Au total, le transhumanisme apparaît comme une diversité qui procède de conceptions fortes, pour une large part inspirées par les limites des « humanismes » antérieurs.

Deux registres d’analyses complémentaires auraient pu enrichir la réflexion :

-Quid des religions, des humanismes liés aux valeurs spirituelles, à la dignité de l’homme, etc. ? Et in fine au retour du religieux au XXIème siècle ?
-Quid de l’humanisme républicain, celui des humanités littéraires, de Ferdinand Buisson à Albert Camus ? Est-il condamné ou est-il appelé à resurgir, en réaction contre le transhumanisme ?
-En poursuivant la réflexion, quelle confrontation à venir entre humanité et transhumanisme ?
 

À propos :

Quelques « pères fondateurs » du transhumanisme

Nikolaï Fiodorov (russe, 1829-1903). Espère que les sciences et les techniques, jointes à la sagesse et à la méditation, permettront de dépasser l’tat de l’homme et de corriger les maladies et la mort. De même son contemporain Elie Metchnikov, prix Nobel de médecine 1908, sous-directeur de l’Institut Pasteur, fut l’un des pionniers des travaux sur le vieillissement en étant convaincu que la science peut dépasser les limites de la nature.
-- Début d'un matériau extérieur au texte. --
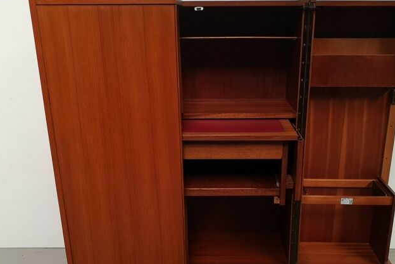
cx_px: 225
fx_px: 395
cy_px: 161
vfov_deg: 36.7
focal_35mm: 36
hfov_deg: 53.0
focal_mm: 5.58
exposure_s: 1/120
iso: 100
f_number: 1.8
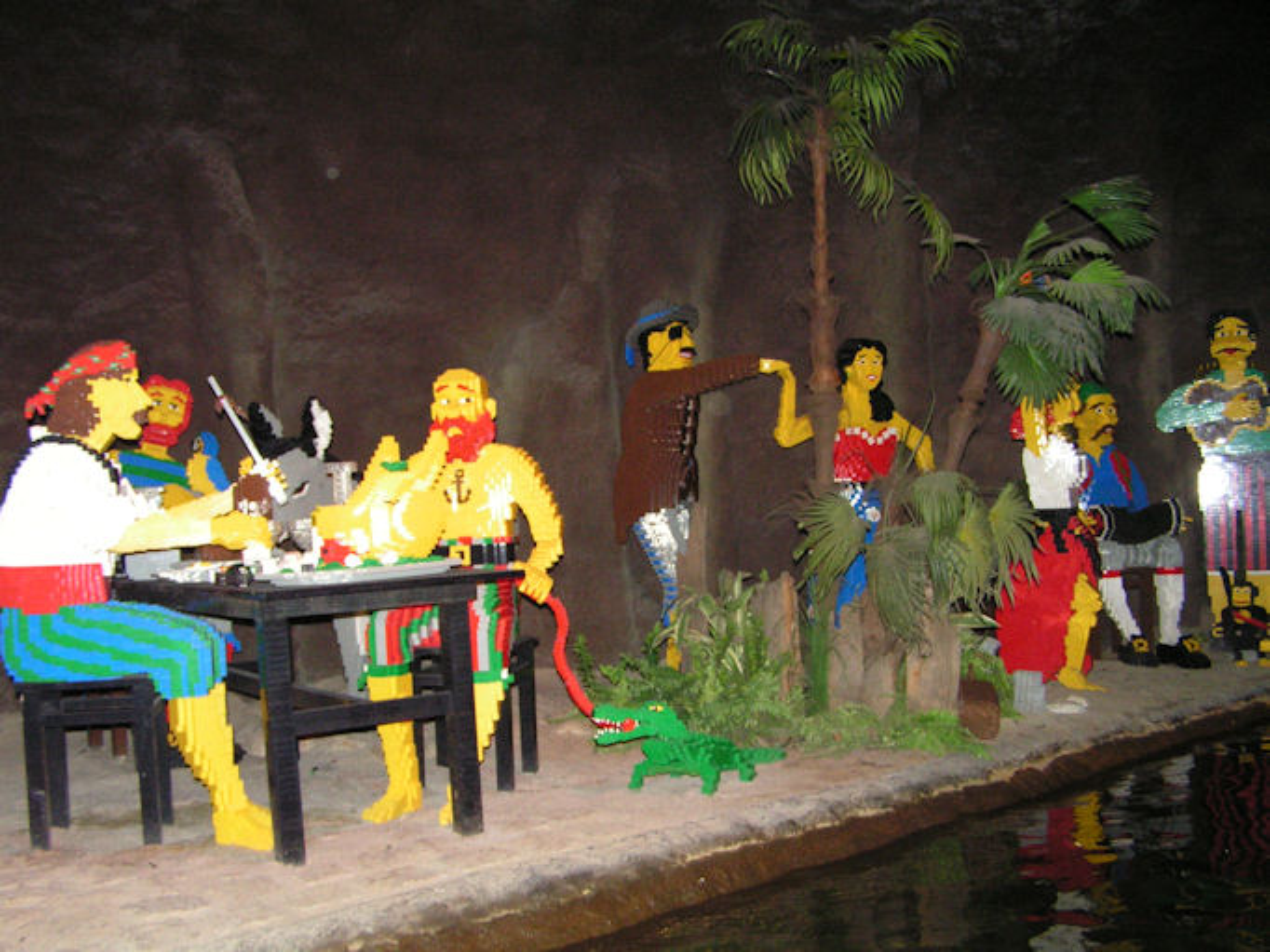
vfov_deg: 37.7
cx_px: 635
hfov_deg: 49.0
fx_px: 1394
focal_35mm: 38
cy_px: 476
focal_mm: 6.3
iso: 200
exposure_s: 1/40
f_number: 2.8
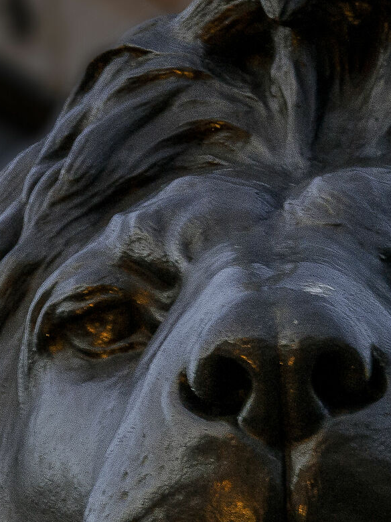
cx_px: 311
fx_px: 4685
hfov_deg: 4.8
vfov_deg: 6.4
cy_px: 417
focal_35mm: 311
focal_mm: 70
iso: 800
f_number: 5.3
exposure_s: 1/25
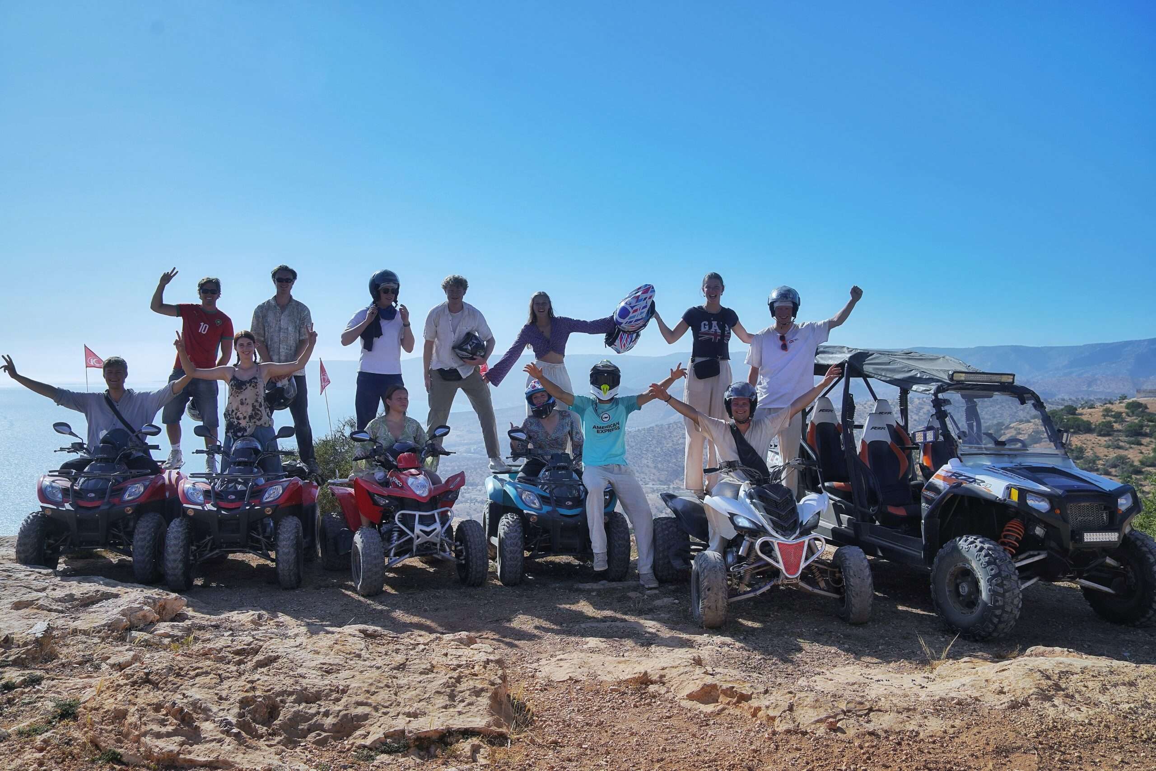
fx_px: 1028
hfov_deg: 58.7
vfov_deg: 41.1
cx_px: 578
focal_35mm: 32
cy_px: 386
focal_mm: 32
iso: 125
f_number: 6.3
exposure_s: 1/1250
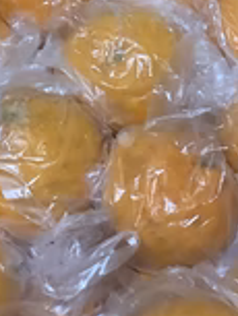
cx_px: 147
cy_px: 149
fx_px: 742
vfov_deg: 24.1
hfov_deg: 18.2
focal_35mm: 81
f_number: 2.4
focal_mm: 3.3
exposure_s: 1/33
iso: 250
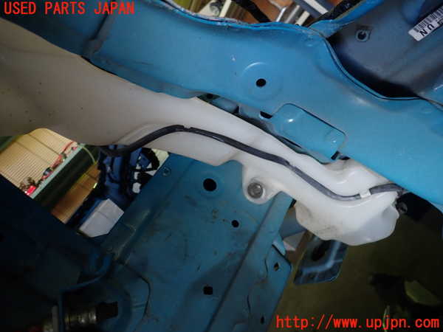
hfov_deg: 69.4
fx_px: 320
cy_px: 166
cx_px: 222
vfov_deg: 54.9
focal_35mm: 25
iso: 200
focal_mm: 4.5
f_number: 2
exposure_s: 1/50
Julian Huxley, invente le terme « transhumanisme » en 1957. Il est très proche de Teilhard de Chardin, qui développe l’idée de responsabilité de l’Homme. Sa conviction est qu’après la guerre, s’impose une amélioration de l’Homme par l’éducation, les sciences et la culture, mais également par une meilleure maîtrise des effets aveugles et négatifs de la génétique. Il fut le premier Directeur général de l’Unesco.  Auteur de L’homme, cet être unique, Oreste Zeluck, 1948), il est le frère d’Aldous Huxley.